As reported by al.com, the lawsuit was filed on behalf of Kim Vickers, former associate executive director of the AHSAA, in Middle District Court of Alabama.
Vickers, 59, has previously filed three discrimination complaints against the AHSAA within the past 12 months, al.com's Ben Thomas reported. She filed an original charge on July 12, 2024, followed by a supplemental charge on Oct. 25, 2024, and another on June 25, 2025, following her termination from the AHSAA.
Per Thomas' reporting, Vickers was hired under former AHSAA executive director Steve Savarese in December 2014. By 2021, she had ascended to associate executive director following three promotions, but was denied the chance to succeed Savarese that year.
When then executive director Alvin Briggs retired in 2024, Vickers again applied for the top job and was one of five candidates interviewed.

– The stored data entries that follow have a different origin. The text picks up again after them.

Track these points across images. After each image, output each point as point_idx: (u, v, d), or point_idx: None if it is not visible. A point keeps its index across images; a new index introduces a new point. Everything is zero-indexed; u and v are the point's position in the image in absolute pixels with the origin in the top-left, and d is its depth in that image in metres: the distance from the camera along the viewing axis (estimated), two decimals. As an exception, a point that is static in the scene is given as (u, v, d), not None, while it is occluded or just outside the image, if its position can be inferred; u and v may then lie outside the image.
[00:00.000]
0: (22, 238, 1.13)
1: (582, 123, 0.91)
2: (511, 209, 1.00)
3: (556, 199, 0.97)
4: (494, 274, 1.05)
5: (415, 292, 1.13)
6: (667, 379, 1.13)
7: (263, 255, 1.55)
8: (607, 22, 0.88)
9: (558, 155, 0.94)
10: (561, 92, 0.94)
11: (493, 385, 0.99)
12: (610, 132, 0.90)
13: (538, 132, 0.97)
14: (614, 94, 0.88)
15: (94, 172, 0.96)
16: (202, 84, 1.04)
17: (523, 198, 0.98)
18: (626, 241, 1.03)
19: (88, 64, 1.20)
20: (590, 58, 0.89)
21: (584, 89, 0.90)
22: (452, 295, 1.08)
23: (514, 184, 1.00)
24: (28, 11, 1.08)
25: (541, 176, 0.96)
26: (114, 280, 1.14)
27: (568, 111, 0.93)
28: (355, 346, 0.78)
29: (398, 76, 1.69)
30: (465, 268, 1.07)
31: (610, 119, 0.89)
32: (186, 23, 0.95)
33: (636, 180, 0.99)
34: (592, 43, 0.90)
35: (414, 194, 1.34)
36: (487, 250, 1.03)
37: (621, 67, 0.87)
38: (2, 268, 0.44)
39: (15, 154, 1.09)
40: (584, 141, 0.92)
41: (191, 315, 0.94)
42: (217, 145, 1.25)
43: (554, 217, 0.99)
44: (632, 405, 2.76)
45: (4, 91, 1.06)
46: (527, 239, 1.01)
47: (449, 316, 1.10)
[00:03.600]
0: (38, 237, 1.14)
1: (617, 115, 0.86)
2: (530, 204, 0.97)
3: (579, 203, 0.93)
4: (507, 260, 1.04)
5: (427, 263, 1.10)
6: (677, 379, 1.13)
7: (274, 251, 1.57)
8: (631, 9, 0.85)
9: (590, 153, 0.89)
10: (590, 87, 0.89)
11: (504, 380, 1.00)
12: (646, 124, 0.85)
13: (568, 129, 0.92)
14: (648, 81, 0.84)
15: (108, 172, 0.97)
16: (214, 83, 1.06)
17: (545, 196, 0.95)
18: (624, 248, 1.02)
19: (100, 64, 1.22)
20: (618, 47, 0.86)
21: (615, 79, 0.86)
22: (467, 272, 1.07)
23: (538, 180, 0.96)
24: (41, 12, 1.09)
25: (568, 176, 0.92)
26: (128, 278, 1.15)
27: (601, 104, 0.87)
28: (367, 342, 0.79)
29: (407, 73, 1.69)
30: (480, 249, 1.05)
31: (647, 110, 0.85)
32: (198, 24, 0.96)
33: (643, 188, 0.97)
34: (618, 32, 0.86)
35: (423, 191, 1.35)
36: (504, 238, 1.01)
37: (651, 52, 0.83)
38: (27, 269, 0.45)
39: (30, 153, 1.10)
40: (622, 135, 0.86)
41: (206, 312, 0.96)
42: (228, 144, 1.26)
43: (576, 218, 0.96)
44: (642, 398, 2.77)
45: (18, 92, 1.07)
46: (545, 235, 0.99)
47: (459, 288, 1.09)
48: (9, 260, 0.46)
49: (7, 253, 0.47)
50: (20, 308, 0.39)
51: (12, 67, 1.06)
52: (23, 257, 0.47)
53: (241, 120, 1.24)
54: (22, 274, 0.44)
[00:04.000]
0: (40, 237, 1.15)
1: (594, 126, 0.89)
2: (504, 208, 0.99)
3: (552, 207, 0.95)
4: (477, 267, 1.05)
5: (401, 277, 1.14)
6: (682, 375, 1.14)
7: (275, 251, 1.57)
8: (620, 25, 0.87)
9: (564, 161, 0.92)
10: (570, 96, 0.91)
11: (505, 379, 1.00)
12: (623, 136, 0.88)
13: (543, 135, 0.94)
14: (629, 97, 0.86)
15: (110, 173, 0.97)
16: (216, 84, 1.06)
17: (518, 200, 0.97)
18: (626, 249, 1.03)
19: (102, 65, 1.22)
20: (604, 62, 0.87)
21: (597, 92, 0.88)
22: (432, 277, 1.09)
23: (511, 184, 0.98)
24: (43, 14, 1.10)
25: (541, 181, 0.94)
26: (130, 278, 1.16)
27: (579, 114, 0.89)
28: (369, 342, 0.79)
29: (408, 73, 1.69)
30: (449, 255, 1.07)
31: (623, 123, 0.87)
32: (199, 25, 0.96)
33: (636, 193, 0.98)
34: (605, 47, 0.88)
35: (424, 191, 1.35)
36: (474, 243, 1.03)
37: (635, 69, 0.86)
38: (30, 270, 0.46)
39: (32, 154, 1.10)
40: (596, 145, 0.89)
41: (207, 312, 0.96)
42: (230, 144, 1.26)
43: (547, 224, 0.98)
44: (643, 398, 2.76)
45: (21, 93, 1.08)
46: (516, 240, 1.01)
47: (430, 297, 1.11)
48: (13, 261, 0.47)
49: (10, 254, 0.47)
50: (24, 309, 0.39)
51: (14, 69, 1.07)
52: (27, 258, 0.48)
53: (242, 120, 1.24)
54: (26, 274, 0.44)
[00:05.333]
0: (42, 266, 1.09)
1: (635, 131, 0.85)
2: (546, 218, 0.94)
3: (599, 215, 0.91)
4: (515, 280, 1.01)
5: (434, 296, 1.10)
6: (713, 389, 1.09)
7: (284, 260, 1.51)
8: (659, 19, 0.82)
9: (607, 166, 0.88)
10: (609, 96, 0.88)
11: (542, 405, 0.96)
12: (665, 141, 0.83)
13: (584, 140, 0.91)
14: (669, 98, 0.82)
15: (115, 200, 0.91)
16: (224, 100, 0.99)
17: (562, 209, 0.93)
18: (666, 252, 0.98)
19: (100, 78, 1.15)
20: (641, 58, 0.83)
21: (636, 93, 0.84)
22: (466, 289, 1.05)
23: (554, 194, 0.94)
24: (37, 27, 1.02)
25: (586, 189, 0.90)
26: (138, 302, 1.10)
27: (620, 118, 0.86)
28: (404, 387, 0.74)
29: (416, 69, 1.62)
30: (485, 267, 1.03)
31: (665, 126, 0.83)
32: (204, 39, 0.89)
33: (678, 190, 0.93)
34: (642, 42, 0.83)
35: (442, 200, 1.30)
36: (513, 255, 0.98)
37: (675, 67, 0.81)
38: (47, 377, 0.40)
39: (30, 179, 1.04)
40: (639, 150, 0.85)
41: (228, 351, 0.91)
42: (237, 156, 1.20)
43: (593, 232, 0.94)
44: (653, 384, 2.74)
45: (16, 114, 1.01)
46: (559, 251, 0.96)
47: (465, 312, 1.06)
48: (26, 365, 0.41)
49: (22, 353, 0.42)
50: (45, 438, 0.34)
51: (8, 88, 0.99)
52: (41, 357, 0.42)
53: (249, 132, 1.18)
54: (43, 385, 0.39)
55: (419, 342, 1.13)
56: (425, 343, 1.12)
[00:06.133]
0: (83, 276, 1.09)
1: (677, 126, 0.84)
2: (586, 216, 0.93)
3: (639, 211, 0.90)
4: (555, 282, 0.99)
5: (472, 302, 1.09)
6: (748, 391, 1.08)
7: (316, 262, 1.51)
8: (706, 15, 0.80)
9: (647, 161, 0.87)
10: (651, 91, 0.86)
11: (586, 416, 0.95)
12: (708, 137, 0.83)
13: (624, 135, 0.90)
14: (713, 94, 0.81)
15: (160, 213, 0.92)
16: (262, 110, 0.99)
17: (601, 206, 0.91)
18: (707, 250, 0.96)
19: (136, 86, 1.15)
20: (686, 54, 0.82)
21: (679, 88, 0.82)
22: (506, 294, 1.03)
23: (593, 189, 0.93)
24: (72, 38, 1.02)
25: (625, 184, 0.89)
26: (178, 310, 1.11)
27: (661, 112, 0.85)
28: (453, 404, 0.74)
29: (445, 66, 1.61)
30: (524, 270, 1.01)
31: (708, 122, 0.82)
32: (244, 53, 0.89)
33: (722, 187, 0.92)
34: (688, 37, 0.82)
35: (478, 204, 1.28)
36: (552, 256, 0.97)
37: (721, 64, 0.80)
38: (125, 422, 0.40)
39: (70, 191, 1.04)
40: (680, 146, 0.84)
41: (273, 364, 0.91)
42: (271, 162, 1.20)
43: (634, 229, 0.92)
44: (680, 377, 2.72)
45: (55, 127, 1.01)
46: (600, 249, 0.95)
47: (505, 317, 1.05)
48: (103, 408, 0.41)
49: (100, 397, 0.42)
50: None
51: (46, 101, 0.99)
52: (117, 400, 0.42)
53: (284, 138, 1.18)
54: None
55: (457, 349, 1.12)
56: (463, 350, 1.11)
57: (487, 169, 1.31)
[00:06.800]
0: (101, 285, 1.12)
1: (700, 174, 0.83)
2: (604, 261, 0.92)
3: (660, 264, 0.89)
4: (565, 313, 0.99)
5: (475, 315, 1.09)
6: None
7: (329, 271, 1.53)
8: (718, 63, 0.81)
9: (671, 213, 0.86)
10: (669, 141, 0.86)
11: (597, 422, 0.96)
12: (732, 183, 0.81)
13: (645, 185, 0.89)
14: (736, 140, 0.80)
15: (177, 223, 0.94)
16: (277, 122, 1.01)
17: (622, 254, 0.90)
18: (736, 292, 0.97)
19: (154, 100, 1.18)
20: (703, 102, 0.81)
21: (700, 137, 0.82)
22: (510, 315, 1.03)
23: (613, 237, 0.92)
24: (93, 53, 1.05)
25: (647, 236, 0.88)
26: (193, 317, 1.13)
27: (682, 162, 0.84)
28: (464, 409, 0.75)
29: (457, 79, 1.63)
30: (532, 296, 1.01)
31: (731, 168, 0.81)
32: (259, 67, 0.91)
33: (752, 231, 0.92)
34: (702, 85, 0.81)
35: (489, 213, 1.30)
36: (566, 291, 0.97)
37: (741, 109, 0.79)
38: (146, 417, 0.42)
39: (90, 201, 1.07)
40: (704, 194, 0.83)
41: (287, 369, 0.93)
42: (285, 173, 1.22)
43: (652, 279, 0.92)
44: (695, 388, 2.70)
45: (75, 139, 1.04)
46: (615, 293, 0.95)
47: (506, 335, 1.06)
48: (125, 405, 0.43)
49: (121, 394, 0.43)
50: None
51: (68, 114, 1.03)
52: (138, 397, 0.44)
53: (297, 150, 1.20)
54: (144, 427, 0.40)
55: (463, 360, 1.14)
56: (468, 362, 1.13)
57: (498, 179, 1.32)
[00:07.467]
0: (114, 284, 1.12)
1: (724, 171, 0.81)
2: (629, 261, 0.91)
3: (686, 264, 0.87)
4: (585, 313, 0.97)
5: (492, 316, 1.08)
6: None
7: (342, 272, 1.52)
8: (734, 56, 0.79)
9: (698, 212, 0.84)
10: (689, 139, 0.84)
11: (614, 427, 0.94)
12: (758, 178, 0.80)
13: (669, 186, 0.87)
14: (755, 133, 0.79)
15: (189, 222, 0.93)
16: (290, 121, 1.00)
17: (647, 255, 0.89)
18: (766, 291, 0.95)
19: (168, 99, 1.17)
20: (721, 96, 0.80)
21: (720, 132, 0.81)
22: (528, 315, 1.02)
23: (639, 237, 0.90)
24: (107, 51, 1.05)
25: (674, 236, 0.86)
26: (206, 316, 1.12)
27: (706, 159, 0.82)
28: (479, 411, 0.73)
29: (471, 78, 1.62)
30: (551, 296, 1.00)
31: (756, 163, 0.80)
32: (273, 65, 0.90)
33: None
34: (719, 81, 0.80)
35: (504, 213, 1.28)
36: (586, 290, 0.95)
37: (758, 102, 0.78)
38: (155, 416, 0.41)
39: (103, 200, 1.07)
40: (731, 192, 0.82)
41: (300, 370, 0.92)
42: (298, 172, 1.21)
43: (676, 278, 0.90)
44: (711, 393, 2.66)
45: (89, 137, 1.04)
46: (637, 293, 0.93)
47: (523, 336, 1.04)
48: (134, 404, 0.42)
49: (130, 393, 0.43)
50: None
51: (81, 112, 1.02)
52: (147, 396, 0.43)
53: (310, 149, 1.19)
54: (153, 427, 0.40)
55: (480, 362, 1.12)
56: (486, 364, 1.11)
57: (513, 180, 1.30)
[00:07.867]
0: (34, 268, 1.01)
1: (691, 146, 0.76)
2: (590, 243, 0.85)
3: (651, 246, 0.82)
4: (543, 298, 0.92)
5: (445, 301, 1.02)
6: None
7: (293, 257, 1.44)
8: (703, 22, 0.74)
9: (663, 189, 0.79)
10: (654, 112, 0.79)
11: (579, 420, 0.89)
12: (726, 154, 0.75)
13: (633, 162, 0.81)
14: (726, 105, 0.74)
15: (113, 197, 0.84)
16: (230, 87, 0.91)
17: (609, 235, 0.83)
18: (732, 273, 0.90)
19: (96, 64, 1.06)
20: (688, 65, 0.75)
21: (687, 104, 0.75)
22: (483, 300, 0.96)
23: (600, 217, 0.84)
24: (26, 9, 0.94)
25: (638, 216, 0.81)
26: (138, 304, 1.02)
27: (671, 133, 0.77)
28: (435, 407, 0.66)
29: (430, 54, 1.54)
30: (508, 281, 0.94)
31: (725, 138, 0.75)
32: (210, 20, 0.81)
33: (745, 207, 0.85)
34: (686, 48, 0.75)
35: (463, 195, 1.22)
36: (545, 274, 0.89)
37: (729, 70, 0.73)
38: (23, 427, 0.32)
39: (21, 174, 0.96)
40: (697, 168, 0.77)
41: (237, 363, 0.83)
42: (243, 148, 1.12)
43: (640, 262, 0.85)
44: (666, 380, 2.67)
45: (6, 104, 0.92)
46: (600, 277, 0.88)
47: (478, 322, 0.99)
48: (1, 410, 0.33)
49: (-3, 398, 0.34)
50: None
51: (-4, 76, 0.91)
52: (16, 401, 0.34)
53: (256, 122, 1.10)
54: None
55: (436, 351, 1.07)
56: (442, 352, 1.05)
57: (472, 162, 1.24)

Vickers, the number-two ranking executive in the association at the time, alleges in the suit that she was “substantially” more qualified than the AHSAA's eventual pick, Heath Harmon, a former high school principal who heads the AHSAA to this day. Harmon is just the sixth full-time director of the AHSAA, which was founded in 1921, and all its executive directors have been males, Thomas reported, citing language in the lawsuit.
In 1968, according to Thomas, a court ordered merger of the AHSAA with the Alabama Interscholastic Athletic Association, which had previously overseen athletics at segregated African-American schools in Alabama, mandated that the top two positions in the AHSAA be occupied by persons of different races.
Vickers and Harmon are both white. Brian McRae, who is black, was hired by Harmon as the new associate executive director, Thomas reported.
According to Thomas, Vickers’ suit states that “because McRae had little to no experience in athletic administration, he was substantially less qualified than the Plaintiff for the job, if even qualified at all.” It also alleges that Harmon “continued to discriminate and retaliate against her by excluding her from meetings, including committee meetings, interviews, government relations and other parts of her job.”
"On June 23, 2025, according to the complaint, Harmon called Vickers into his office and told her it was not working out and the two needed to part ways. The suit states Vickers asked Harmon if she was being fired because she had filed EEOC charges, and Harmon refused to answer," Thomas wrote for al.com. "Vickers, who was inducted into the AHSAA Hall of Fame in 2024, is seeking reinstatement into the position she should have held as well as compensatory, punitive and liquidated damages."